*** Exercise inputs ***

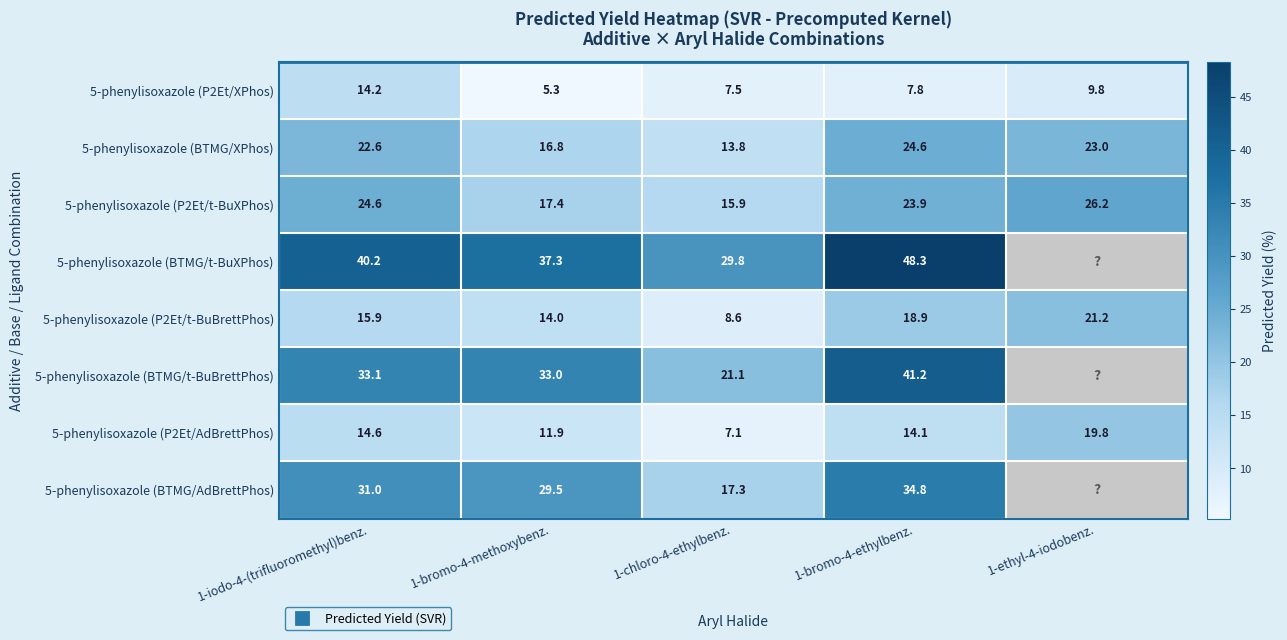

Count the number of categories in the chart.

5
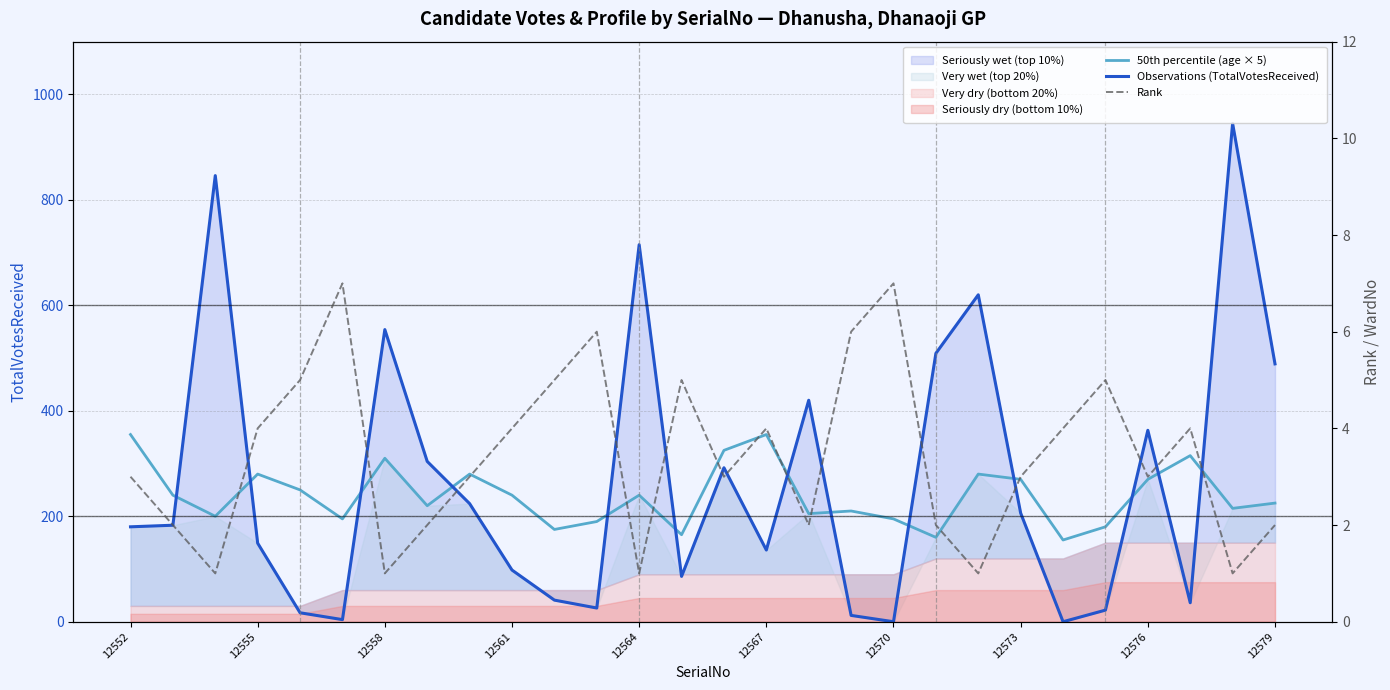

At which category is the sum across all series the highest?

26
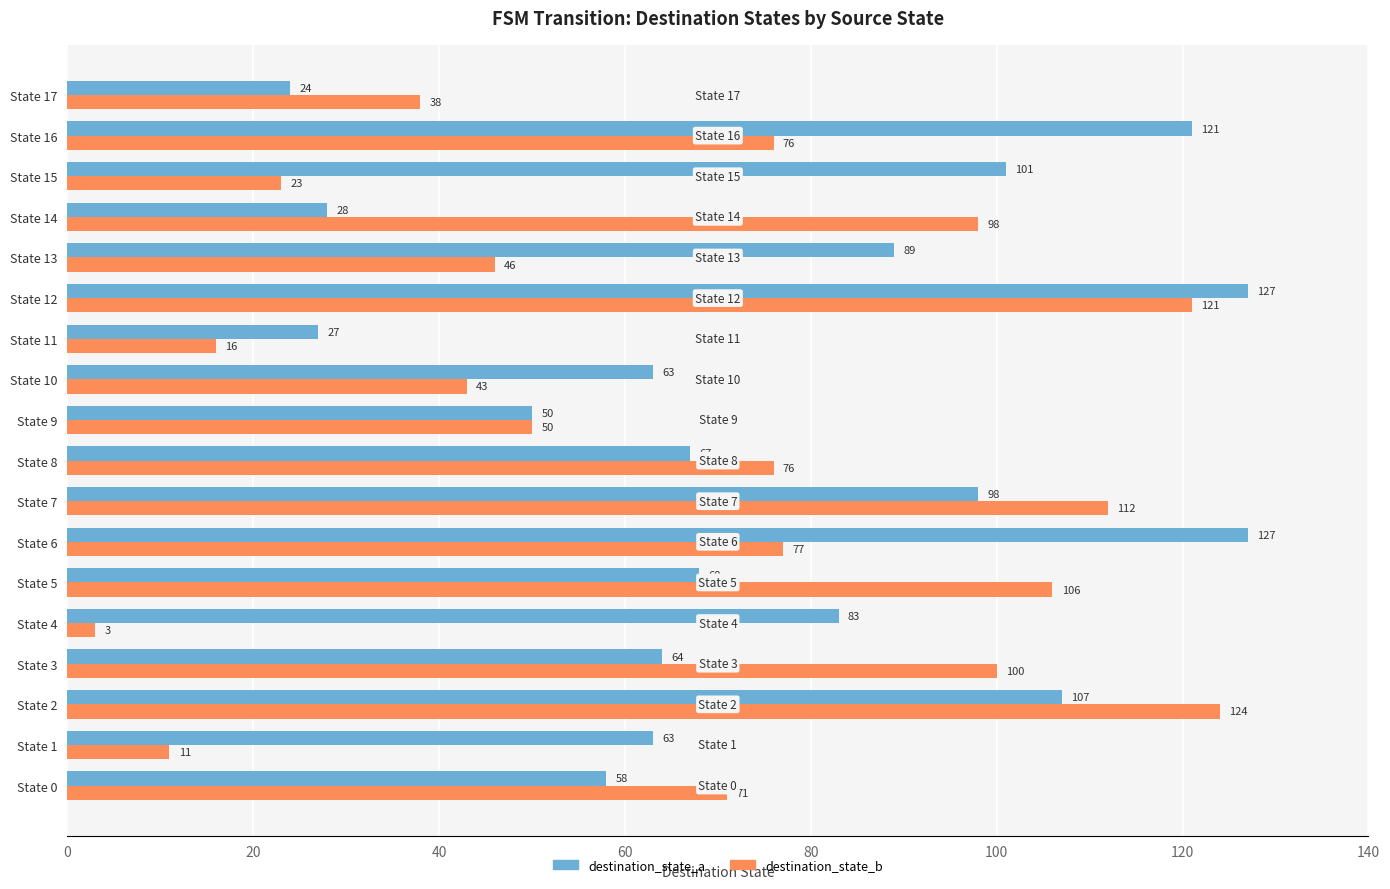

The destination_state_b series shows 5 at State 1. True or false?

False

*** End of Exercise inputs ***

Extract all of the lines above verbatim, and leave out the pictures.

Count the number of categories in the chart.

5

At which category is the sum across all series the highest?

26

The destination_state_b series shows 5 at State 1. True or false?

False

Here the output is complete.